Items from a data source:
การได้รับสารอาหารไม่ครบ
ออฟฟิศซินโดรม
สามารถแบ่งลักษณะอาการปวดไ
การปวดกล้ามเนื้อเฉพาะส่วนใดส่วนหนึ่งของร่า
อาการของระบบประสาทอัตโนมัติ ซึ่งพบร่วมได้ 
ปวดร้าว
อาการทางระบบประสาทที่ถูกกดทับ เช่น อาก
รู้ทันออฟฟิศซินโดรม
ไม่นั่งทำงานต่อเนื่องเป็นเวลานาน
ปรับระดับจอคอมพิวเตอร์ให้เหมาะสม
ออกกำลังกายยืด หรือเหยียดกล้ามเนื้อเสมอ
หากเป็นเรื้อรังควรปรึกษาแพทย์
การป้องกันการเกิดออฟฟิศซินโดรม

__Exercise aim__: Look through the entries above, find each line containing "ามเน", and copy it.

__Solution for this task__:
การปวดกล้ามเนื้อเฉพาะส่วนใดส่วนหนึ่งของร่า
ออกกำลังกายยืด หรือเหยียดกล้ามเนื้อเสมอ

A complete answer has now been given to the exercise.